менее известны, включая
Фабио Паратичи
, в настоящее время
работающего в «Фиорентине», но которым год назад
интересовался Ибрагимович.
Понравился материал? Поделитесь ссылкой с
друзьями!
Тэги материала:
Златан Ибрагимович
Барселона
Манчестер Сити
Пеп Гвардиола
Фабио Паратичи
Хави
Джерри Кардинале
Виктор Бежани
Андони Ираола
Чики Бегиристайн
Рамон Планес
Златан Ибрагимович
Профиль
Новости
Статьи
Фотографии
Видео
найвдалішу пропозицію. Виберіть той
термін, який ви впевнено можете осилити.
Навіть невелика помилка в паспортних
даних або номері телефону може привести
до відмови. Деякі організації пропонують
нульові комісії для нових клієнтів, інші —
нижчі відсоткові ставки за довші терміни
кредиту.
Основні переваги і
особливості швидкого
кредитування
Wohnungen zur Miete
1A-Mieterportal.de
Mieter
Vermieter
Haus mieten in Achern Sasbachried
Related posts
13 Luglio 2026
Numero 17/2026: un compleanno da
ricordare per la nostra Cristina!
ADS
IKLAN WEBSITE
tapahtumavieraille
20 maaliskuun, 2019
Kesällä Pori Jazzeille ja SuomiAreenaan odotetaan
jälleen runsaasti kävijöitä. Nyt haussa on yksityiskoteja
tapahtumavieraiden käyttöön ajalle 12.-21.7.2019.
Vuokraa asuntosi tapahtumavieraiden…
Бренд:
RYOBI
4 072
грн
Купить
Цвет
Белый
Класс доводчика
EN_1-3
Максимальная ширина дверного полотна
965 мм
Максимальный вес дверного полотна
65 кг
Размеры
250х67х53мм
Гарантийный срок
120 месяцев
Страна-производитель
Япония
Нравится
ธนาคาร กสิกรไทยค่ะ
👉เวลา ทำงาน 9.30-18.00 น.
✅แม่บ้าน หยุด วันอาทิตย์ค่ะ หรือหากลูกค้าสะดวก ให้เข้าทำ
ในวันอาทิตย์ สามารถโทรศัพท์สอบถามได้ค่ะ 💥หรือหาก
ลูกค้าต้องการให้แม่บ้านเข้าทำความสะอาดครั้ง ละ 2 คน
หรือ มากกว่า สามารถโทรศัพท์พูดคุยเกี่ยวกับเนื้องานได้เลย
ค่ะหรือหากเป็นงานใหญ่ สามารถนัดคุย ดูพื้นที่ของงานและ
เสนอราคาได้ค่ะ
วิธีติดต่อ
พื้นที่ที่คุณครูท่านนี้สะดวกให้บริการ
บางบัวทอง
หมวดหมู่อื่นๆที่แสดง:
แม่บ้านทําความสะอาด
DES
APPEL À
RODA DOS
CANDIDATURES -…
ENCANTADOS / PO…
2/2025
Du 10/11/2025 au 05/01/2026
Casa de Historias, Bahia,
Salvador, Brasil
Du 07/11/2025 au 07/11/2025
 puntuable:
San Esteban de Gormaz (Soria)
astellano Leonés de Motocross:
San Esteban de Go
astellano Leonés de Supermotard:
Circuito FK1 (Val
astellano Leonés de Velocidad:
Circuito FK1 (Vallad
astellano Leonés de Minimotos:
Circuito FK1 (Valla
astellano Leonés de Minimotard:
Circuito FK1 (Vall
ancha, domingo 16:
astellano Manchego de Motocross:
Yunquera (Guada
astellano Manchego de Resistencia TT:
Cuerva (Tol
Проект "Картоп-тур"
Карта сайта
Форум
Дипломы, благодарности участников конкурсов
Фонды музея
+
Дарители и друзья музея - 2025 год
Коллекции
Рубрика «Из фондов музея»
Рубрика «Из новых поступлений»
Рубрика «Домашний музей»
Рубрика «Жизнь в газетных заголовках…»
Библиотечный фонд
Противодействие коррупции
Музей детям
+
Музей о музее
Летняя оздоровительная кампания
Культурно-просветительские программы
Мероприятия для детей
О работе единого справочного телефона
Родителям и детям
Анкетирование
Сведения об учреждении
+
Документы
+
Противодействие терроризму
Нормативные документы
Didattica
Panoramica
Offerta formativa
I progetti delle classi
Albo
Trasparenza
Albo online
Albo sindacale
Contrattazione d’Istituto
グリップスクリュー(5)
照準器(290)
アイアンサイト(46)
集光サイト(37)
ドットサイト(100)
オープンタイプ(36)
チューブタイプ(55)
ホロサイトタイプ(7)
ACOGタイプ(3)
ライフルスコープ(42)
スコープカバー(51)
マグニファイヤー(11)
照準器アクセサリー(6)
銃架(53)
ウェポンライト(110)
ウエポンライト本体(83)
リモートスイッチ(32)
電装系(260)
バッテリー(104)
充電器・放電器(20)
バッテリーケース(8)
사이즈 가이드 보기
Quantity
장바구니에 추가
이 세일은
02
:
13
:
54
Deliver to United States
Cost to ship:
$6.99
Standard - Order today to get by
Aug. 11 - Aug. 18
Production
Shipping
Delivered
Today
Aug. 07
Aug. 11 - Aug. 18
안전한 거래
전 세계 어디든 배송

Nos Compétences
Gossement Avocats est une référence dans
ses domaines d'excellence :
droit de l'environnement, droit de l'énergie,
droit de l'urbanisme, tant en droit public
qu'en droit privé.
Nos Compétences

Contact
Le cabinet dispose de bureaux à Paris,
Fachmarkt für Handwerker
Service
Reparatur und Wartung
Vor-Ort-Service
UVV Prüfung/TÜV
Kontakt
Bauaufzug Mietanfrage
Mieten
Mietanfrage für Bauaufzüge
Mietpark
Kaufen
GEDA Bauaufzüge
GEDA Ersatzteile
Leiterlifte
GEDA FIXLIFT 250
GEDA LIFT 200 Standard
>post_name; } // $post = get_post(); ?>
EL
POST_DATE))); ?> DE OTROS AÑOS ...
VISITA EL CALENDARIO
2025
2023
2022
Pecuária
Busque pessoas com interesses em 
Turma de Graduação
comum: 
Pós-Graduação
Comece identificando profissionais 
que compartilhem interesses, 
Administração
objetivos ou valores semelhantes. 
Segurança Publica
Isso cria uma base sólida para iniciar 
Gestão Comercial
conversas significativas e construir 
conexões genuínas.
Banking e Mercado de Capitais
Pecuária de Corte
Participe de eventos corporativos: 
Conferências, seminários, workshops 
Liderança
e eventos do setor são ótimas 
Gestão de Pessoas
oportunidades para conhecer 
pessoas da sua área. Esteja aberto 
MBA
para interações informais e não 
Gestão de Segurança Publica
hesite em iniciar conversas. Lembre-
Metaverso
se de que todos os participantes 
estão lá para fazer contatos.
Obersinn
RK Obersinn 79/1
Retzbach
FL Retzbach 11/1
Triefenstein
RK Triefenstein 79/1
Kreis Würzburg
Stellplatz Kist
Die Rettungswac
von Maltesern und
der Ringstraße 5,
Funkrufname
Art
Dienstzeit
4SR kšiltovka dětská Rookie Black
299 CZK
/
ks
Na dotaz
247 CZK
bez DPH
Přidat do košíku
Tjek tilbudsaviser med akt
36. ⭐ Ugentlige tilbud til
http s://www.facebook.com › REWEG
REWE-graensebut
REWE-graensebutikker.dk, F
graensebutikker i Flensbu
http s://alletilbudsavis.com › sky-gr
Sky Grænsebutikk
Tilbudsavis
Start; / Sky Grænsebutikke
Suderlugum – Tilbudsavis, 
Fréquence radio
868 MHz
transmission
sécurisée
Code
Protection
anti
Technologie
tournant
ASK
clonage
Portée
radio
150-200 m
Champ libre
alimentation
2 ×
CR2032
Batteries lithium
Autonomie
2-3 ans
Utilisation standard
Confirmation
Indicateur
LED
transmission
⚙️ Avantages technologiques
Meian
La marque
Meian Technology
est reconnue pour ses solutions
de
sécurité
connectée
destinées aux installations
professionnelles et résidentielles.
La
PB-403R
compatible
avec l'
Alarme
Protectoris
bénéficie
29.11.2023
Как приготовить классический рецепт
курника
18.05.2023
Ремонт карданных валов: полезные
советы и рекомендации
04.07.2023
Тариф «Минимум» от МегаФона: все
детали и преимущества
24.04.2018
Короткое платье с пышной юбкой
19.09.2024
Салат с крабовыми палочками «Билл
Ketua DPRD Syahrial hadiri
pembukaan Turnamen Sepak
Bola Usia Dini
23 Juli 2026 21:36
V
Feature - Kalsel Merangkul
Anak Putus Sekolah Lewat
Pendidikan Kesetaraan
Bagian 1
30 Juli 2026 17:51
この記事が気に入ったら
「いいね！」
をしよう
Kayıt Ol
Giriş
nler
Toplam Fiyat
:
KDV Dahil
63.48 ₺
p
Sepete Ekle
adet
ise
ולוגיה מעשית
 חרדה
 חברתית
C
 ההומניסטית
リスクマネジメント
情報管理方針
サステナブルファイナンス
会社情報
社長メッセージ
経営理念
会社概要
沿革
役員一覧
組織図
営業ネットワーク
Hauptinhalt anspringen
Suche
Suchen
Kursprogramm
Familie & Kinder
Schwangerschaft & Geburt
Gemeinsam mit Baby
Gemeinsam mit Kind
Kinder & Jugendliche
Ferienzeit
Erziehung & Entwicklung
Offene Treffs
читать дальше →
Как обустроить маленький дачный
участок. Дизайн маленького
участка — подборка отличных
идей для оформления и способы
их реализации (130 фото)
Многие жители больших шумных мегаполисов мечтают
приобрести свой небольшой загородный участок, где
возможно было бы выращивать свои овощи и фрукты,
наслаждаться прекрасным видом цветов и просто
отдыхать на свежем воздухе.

━━━━

** WHAT YOU SHOULD DO **
Output the listing from its first line through the line containing "даних або номері телефону може привести", inclusive, with each line reproduced without any change.

** COMPLETED TASK **
менее известны, включая
Фабио Паратичи
, в настоящее время
работающего в «Фиорентине», но которым год назад
интересовался Ибрагимович.
Понравился материал? Поделитесь ссылкой с
друзьями!
Тэги материала:
Златан Ибрагимович
Барселона
Манчестер Сити
Пеп Гвардиола
Фабио Паратичи
Хави
Джерри Кардинале
Виктор Бежани
Андони Ираола
Чики Бегиристайн
Рамон Планес
Златан Ибрагимович
Профиль
Новости
Статьи
Фотографии
Видео
найвдалішу пропозицію. Виберіть той
термін, який ви впевнено можете осилити.
Навіть невелика помилка в паспортних
даних або номері телефону може привести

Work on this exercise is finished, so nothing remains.